OBJECTIVE →
Output every line of the data below as a JSON list of strings, with one string per line and blank lines left out.

Records from a collection →
================
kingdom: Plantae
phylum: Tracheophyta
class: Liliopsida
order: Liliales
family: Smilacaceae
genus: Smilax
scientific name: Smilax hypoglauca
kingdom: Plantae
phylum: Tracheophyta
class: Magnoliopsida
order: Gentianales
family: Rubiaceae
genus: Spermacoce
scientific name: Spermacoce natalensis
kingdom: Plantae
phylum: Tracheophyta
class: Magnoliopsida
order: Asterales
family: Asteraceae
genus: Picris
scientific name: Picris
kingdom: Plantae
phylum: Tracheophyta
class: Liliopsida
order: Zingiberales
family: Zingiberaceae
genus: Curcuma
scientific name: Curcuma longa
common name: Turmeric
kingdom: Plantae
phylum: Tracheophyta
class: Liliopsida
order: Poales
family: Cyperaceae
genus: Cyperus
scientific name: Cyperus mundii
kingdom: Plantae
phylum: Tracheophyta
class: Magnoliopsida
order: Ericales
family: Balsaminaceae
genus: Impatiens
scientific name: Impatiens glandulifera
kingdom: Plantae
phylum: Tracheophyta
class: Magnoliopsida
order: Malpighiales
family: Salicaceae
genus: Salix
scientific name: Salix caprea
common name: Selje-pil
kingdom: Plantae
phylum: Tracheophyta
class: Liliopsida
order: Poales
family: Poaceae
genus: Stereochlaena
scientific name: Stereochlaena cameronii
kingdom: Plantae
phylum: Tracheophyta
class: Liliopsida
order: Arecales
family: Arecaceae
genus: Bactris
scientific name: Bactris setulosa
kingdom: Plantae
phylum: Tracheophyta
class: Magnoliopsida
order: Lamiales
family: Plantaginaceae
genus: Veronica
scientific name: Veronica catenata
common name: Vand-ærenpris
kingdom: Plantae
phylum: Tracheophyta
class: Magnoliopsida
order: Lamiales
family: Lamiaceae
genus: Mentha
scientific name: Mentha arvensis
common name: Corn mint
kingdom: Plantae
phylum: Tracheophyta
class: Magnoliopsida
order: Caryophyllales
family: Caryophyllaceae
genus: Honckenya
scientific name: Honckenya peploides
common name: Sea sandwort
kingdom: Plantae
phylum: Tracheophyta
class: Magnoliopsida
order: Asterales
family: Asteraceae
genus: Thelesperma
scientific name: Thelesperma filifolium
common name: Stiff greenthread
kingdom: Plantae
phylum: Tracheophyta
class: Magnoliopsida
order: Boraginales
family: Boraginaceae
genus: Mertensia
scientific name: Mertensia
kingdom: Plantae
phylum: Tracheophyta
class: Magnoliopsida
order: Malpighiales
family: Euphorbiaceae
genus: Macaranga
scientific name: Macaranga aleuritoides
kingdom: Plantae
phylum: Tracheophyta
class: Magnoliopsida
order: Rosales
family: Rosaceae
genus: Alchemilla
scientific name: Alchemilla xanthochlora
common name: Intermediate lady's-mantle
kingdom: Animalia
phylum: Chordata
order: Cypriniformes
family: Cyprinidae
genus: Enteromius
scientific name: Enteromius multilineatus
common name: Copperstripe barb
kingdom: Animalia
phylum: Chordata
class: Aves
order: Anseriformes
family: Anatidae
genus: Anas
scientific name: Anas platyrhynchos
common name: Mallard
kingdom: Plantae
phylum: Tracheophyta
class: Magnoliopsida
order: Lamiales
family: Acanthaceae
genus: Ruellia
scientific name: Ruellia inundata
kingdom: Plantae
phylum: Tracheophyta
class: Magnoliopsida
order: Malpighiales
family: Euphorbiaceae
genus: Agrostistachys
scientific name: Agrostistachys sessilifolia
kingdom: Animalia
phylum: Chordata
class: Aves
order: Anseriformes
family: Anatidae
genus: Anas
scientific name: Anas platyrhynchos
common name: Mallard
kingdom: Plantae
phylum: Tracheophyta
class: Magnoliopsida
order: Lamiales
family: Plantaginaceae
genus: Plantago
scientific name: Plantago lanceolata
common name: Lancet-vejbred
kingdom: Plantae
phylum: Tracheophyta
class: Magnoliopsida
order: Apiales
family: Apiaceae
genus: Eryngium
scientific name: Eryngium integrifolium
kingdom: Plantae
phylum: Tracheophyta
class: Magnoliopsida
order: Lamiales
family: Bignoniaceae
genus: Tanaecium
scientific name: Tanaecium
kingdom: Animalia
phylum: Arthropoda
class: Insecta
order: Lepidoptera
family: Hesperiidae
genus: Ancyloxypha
================
FINISHED ANSWER →
[
  "kingdom: Plantae",
  "phylum: Tracheophyta",
  "class: Liliopsida",
  "order: Liliales",
  "family: Smilacaceae",
  "genus: Smilax",
  "scientific name: Smilax hypoglauca",
  "kingdom: Plantae",
  "phylum: Tracheophyta",
  "class: Magnoliopsida",
  "order: Gentianales",
  "family: Rubiaceae",
  "genus: Spermacoce",
  "scientific name: Spermacoce natalensis",
  "kingdom: Plantae",
  "phylum: Tracheophyta",
  "class: Magnoliopsida",
  "order: Asterales",
  "family: Asteraceae",
  "genus: Picris",
  "scientific name: Picris",
  "kingdom: Plantae",
  "phylum: Tracheophyta",
  "class: Liliopsida",
  "order: Zingiberales",
  "family: Zingiberaceae",
  "genus: Curcuma",
  "scientific name: Curcuma longa",
  "common name: Turmeric",
  "kingdom: Plantae",
  "phylum: Tracheophyta",
  "class: Liliopsida",
  "order: Poales",
  "family: Cyperaceae",
  "genus: Cyperus",
  "scientific name: Cyperus mundii",
  "kingdom: Plantae",
  "phylum: Tracheophyta",
  "class: Magnoliopsida",
  "order: Ericales",
  "family: Balsaminaceae",
  "genus: Impatiens",
  "scientific name: Impatiens glandulifera",
  "kingdom: Plantae",
  "phylum: Tracheophyta",
  "class: Magnoliopsida",
  "order: Malpighiales",
  "family: Salicaceae",
  "genus: Salix",
  "scientific name: Salix caprea",
  "common name: Selje-pil",
  "kingdom: Plantae",
  "phylum: Tracheophyta",
  "class: Liliopsida",
  "order: Poales",
  "family: Poaceae",
  "genus: Stereochlaena",
  "scientific name: Stereochlaena cameronii",
  "kingdom: Plantae",
  "phylum: Tracheophyta",
  "class: Liliopsida",
  "order: Arecales",
  "family: Arecaceae",
  "genus: Bactris",
  "scientific name: Bactris setulosa",
  "kingdom: Plantae",
  "phylum: Tracheophyta",
  "class: Magnoliopsida",
  "order: Lamiales",
  "family: Plantaginaceae",
  "genus: Veronica",
  "scientific name: Veronica catenata",
  "common name: Vand-ærenpris",
  "kingdom: Plantae",
  "phylum: Tracheophyta",
  "class: Magnoliopsida",
  "order: Lamiales",
  "family: Lamiaceae",
  "genus: Mentha",
  "scientific name: Mentha arvensis",
  "common name: Corn mint",
  "kingdom: Plantae",
  "phylum: Tracheophyta",
  "class: Magnoliopsida",
  "order: Caryophyllales",
  "family: Caryophyllaceae",
  "genus: Honckenya",
  "scientific name: Honckenya peploides",
  "common name: Sea sandwort",
  "kingdom: Plantae",
  "phylum: Tracheophyta",
  "class: Magnoliopsida",
  "order: Asterales",
  "family: Asteraceae",
  "genus: Thelesperma",
  "scientific name: Thelesperma filifolium",
  "common name: Stiff greenthread",
  "kingdom: Plantae",
  "phylum: Tracheophyta",
  "class: Magnoliopsida",
  "order: Boraginales",
  "family: Boraginaceae",
  "genus: Mertensia",
  "scientific name: Mertensia",
  "kingdom: Plantae",
  "phylum: Tracheophyta",
  "class: Magnoliopsida",
  "order: Malpighiales",
  "family: Euphorbiaceae",
  "genus: Macaranga",
  "scientific name: Macaranga aleuritoides",
  "kingdom: Plantae",
  "phylum: Tracheophyta",
  "class: Magnoliopsida",
  "order: Rosales",
  "family: Rosaceae",
  "genus: Alchemilla",
  "scientific name: Alchemilla xanthochlora",
  "common name: Intermediate lady's-mantle",
  "kingdom: Animalia",
  "phylum: Chordata",
  "order: Cypriniformes",
  "family: Cyprinidae",
  "genus: Enteromius",
  "scientific name: Enteromius multilineatus",
  "common name: Copperstripe barb",
  "kingdom: Animalia",
  "phylum: Chordata",
  "class: Aves",
  "order: Anseriformes",
  "family: Anatidae",
  "genus: Anas",
  "scientific name: Anas platyrhynchos",
  "common name: Mallard",
  "kingdom: Plantae",
  "phylum: Tracheophyta",
  "class: Magnoliopsida",
  "order: Lamiales",
  "family: Acanthaceae",
  "genus: Ruellia",
  "scientific name: Ruellia inundata",
  "kingdom: Plantae",
  "phylum: Tracheophyta",
  "class: Magnoliopsida",
  "order: Malpighiales",
  "family: Euphorbiaceae",
  "genus: Agrostistachys",
  "scientific name: Agrostistachys sessilifolia",
  "kingdom: Animalia",
  "phylum: Chordata",
  "class: Aves",
  "order: Anseriformes",
  "family: Anatidae",
  "genus: Anas",
  "scientific name: Anas platyrhynchos",
  "common name: Mallard",
  "kingdom: Plantae",
  "phylum: Tracheophyta",
  "class: Magnoliopsida",
  "order: Lamiales",
  "family: Plantaginaceae",
  "genus: Plantago",
  "scientific name: Plantago lanceolata",
  "common name: Lancet-vejbred",
  "kingdom: Plantae",
  "phylum: Tracheophyta",
  "class: Magnoliopsida",
  "order: Apiales",
  "family: Apiaceae",
  "genus: Eryngium",
  "scientific name: Eryngium integrifolium",
  "kingdom: Plantae",
  "phylum: Tracheophyta",
  "class: Magnoliopsida",
  "order: Lamiales",
  "family: Bignoniaceae",
  "genus: Tanaecium",
  "scientific name: Tanaecium",
  "kingdom: Animalia",
  "phylum: Arthropoda",
  "class: Insecta",
  "order: Lepidoptera",
  "family: Hesperiidae",
  "genus: Ancyloxypha"
]